Try manually scaling down using this document:

translator_bot · June 23, 2024, 8:56am

| username: xfworld | Original post link

It’s not just about having fewer replicas than the number of nodes; you need to look at which nodes the replica data is on. If the relationship is not resolved, there will still be issues.

translator_bot · June 23, 2024, 8:56am

| username: wakaka | Original post link

It crashed. I understand that the replicas will migrate, right? So what’s the best way to handle it now?

translator_bot · June 23, 2024, 8:56am

| username: wakaka | Original post link

It has already been deleted in PD and cannot be found in the view, but tiup cluster display still shows N/A status.

translator_bot · June 23, 2024, 8:56am

| username: wakaka | Original post link

Manually editing the config to remove that TiFlash node cannot be saved.

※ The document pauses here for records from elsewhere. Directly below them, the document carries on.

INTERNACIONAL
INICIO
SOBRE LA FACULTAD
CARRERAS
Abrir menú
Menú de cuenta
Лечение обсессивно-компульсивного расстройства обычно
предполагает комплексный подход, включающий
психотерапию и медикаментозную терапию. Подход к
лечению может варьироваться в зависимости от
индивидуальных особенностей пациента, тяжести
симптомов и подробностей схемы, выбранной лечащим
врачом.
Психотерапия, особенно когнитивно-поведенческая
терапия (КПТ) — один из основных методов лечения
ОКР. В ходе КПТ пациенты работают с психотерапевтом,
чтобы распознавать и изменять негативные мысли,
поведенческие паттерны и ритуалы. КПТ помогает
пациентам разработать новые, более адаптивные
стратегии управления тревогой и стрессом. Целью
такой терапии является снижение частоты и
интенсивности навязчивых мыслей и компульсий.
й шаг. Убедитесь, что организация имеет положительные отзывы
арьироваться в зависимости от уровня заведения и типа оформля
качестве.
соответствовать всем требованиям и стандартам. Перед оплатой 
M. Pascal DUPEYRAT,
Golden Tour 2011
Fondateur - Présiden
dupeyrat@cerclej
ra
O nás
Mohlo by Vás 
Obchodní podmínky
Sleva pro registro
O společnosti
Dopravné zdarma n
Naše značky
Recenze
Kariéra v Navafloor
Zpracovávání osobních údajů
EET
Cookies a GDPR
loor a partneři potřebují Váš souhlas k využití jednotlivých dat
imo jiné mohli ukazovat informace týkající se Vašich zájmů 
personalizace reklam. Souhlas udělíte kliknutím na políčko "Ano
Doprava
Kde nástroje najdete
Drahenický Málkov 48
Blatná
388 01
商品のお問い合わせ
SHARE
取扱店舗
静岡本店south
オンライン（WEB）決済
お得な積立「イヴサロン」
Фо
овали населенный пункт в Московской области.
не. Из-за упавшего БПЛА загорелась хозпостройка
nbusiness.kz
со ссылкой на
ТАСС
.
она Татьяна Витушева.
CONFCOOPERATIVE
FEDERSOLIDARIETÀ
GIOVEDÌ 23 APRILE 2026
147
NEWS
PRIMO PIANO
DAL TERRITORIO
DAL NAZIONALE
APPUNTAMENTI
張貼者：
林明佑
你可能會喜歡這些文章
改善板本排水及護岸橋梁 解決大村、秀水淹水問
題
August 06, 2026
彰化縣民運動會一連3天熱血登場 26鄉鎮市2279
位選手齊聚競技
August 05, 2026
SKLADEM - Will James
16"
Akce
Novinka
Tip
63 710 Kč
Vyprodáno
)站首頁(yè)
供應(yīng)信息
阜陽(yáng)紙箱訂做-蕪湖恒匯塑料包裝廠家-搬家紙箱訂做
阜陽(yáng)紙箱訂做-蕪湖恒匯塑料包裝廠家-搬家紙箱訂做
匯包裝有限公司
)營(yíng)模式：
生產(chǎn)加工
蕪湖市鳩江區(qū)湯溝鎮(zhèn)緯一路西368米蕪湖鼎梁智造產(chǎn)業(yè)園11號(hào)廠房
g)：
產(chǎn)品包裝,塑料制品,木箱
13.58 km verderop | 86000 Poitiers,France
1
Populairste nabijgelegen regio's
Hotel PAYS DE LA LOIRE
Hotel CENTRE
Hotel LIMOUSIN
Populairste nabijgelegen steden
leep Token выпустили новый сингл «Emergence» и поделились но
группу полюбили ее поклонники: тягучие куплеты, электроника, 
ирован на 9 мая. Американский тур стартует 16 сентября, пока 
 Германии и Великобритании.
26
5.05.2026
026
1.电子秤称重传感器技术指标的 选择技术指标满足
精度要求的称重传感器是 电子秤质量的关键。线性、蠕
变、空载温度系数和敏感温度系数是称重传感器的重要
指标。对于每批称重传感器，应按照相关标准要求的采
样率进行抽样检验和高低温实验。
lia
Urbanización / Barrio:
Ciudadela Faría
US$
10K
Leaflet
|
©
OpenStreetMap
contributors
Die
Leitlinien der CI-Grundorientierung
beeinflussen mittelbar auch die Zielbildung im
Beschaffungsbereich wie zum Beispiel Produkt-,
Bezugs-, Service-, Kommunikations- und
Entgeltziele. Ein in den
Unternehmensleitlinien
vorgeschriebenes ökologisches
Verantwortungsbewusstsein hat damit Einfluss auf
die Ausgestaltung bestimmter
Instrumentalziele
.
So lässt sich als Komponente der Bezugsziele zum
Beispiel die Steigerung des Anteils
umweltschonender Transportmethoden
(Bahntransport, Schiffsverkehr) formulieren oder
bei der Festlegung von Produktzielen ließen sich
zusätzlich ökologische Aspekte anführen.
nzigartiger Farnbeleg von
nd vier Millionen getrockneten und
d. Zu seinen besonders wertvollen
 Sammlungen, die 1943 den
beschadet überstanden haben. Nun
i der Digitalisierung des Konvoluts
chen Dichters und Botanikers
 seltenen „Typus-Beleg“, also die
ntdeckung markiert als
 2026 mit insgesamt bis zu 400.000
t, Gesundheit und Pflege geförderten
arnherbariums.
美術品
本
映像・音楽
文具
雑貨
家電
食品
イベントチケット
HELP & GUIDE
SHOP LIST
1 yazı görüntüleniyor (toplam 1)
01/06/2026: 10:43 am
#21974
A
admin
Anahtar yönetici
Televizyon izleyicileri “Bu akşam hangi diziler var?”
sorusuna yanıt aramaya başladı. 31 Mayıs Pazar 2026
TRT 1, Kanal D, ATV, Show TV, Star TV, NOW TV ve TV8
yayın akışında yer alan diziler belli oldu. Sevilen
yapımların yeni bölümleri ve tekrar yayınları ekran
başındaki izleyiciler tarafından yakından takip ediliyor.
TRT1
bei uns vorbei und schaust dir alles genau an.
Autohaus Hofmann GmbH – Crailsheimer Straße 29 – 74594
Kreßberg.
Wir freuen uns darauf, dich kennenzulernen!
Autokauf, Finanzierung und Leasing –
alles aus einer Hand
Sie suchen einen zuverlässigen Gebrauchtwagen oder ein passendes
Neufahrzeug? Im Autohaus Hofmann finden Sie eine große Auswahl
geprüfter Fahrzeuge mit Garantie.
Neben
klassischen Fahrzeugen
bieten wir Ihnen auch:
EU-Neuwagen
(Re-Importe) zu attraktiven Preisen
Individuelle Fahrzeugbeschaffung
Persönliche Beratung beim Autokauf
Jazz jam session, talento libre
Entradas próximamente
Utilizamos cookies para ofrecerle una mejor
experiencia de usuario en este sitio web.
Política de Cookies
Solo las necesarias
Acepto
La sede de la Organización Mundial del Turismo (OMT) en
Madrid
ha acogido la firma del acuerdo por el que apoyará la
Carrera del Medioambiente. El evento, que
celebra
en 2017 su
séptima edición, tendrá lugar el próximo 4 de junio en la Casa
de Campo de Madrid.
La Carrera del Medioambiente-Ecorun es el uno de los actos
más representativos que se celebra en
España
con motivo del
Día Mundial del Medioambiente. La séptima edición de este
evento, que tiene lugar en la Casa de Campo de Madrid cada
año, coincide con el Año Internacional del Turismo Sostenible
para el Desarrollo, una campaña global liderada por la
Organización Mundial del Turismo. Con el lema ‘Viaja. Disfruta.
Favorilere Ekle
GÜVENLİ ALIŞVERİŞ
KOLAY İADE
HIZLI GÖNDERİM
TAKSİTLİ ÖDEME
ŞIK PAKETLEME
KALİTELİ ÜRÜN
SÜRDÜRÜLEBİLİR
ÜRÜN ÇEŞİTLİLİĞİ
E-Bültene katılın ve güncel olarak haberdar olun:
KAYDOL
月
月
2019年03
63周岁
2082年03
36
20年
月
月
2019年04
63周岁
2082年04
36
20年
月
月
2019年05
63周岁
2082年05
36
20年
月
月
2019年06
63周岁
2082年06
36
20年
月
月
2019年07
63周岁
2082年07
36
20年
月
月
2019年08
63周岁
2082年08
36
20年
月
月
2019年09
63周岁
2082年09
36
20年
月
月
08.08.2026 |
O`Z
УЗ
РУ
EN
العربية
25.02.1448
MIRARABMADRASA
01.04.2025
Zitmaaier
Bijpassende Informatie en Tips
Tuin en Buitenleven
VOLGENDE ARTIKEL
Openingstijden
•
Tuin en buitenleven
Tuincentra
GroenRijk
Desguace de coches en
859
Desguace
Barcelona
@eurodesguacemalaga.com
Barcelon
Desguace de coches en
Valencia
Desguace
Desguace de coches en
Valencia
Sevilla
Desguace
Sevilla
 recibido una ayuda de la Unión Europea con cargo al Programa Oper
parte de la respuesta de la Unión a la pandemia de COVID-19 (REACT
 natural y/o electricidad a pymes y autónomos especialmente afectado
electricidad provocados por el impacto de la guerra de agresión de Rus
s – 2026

translator_bot · June 23, 2024, 8:56am

| username: xfworld | Original post link

Followed the steps in the image:

First, organize the rules.
Clean up as needed, then proceed with the manual deletion steps.
If the second step doesn’t work, I suggest turning off all synchronization rules, scaling down all TiFlash nodes, and then scaling them up again.

translator_bot · June 23, 2024, 8:56am

| username: wakaka | Original post link

He is saying that all TiFlash nodes are going offline, right? I have 14 TiFlash nodes here, and one of them is down. If all of them go offline and then come back online, the business might crash.

translator_bot · June 23, 2024, 8:56am

| username: hey-hoho | Original post link

You can check if the TiFlash node still has replicas like this. If not, you can use --force to shrink it forcibly.

 select p.region_id,p.peer_id,p.store_id,m.ADDRESS
 from 
 TIKV_REGION_STATUS s 
 join TIKV_REGION_PEERS p 
 on s.region_id=p.region_id 
 join TIKV_STORE_STATUS m on m.store_id=p.store_id 
 where  m.LABEL like '%tiflash%' and m.ADDRESS like '%tiflash_ip%'

translator_bot · June 23, 2024, 8:56am

| username: wakaka | Original post link

The TIKV_STORE_STATUS no longer contains tiflash, and the result is empty. After using --force to forcibly scale down, it is now resolved. Thank you!

translator_bot · June 23, 2024, 8:56am

| username: system | Original post link

This topic will be automatically closed 60 days after the last reply. No new replies are allowed.